When the researchers surveyed the control group, they found that students in the control program had increased anxiety during the pandemic, whereas those who had participated in RAP Club did not. This finding suggests that RAP Club has had a protective effect on student mental health during the pandemic. The researchers saw a similar, though not statistically significant, trend for symptoms of depression.

“COVID shone a spotlight on youth mental health problems, which had been on the rise for a decade prior to the pandemic but had not received very much public attention,” Mendelson said. Providing tools like those found in RAP Club could be a way to begin supporting young people during the pandemic and the beginning of the rest of their lives.

Next Steps

Mendelson and her team are working on moving the RAP Club program from research into practice. The next step in this process is to test whether school personnel can deliver RAP Club as effectively as members of the Project POWER team, making the RAP Club more sustainable and potentially scalable to more schools in Baltimore and elsewhere.

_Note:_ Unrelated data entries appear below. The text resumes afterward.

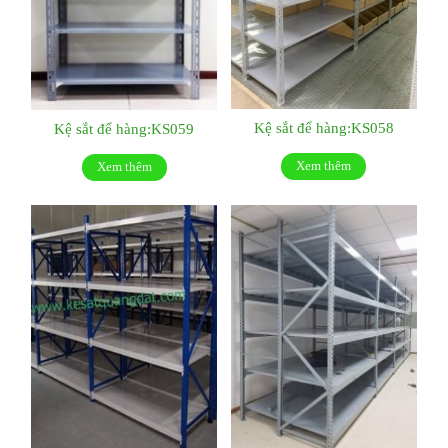
Kệ sắt để hàng:KS058
Kệ sắt để hàng:KS059
Xem thêm
Xem thêm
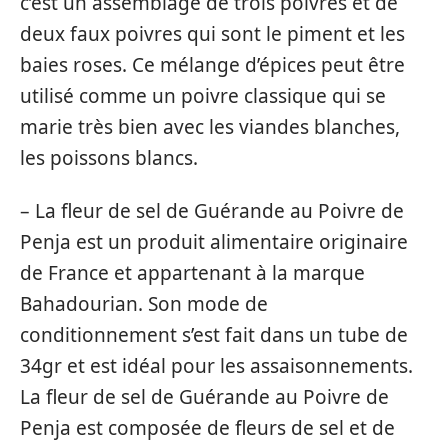
c’est un assemblage de trois poivres et de
deux faux poivres qui sont le piment et les
baies roses. Ce mélange d’épices peut être
utilisé comme un poivre classique qui se
marie très bien avec les viandes blanches,
les poissons blancs.
– La fleur de sel de Guérande au Poivre de
Penja est un produit alimentaire originaire
de France et appartenant à la marque
Bahadourian. Son mode de
conditionnement s’est fait dans un tube de
34gr et est idéal pour les assaisonnements.
La fleur de sel de Guérande au Poivre de
Penja est composée de fleurs de sel et de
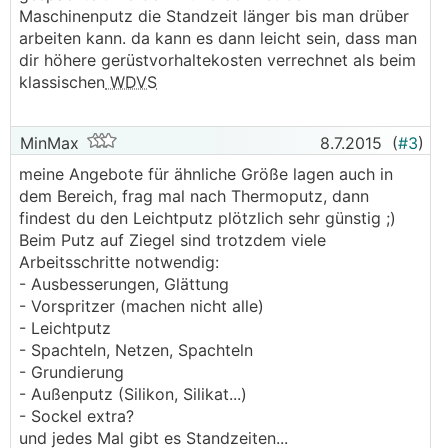
Maschinenputz die Standzeit länger bis man drüber
arbeiten kann. da kann es dann leicht sein, dass man
dir höhere gerüstvorhaltekosten verrechnet als beim
klassischen
WDVS
MinMax
8.7.2015
(
#3
)
meine Angebote für ähnliche Größe lagen auch in
dem Bereich, frag mal nach Thermoputz, dann
findest du den Leichtputz plötzlich sehr günstig ;)
Beim Putz auf Ziegel sind trotzdem viele
Arbeitsschritte notwendig:
- Ausbesserungen, Glättung
- Vorspritzer (machen nicht alle)
- Leichtputz
- Spachteln, Netzen, Spachteln
- Grundierung
- Außenputz (Silikon, Silikat...)
- Sockel extra?
und jedes Mal gibt es Standzeiten...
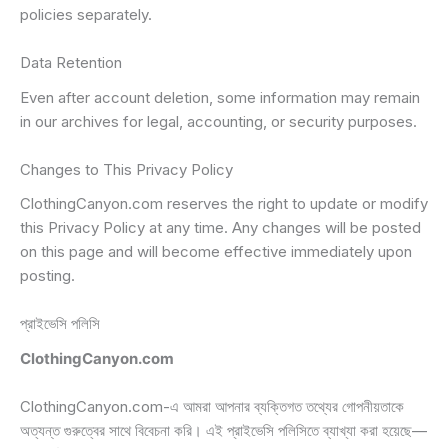
policies separately.
Data Retention
Even after account deletion, some information may remain
in our archives for legal, accounting, or security purposes.
Changes to This Privacy Policy
ClothingCanyon.com reserves the right to update or modify
this Privacy Policy at any time. Any changes will be posted
on this page and will become effective immediately upon
posting.
প্রাইভেসি পলিসি
ClothingCanyon.com
ClothingCanyon.com-এ আমরা আপনার ব্যক্তিগত তথ্যের গোপনীয়তাকে
অত্যন্ত গুরুত্বের সাথে বিবেচনা করি। এই প্রাইভেসি পলিসিতে ব্যাখ্যা করা হয়েছে—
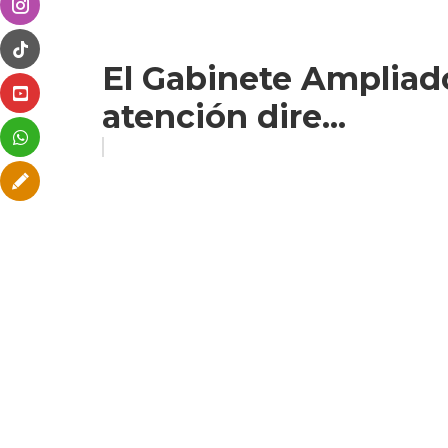
El Gabinete Ampliado
atención dire...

The team conducted a small pilot study to evaluate whether school personnel could teach RAP Club with training and supervision. Encouragingly, they found that school staff delivered the program with fidelity. The staff members, who did not have specialized mental health training, were highly enthusiastic about RAP Club and reported that it was incredibly helpful for students. Next, Mendelson hopes to test the effects of RAP Club delivery by school staff across a large number of schools and also to study the most effective ways of delivering the program. For example, are school personnel without mental health backgrounds as effective at delivering RAP Club as school mental health providers? Is virtual group supervision as effective as also providing in-person coaching and feedback?

However far the RAP Club’s reach extends, helping students learn how to support themselves pays off. “My personal soapbox is that universal prevention approaches can be effective and have the potential for population-level benefits,” Mendelson said.

Students can feel the effects. As one eighth grader told the researchers, “When you learn your feelings, you kind of find, like, inner peace. That happens, yeah.”


  1. Mendelson, T., Tandon, S. D., O’Brennan, L., Leaf, P. J., and Ialongo, N. S. (2015). Brief report: Moving prevention into schools: The impact of a trauma-informed school-based intervention. Journal of Adolescence, 43, 142–147.

  2. Mendelson, T., Clary, L. K., Sibinga, E., Tandon, D., Musci, R., Mmari, K., Salkever, D., Stuart, E. A., & Ialongo, N. (2020). A randomized controlled trial of a trauma-informed school prevention program for urban youth: Rationale, design, and methods. Contemporary Clinical Trials, 90, 105895.

  3. Tandon, D., Mendelson, T., & Mance, G. Acceptability and preliminary outcomes of a peer-led depression prevention intervention for African American adolescents and young adults in employment training programs. Journal of Community Psychology, 39(5), 621-628.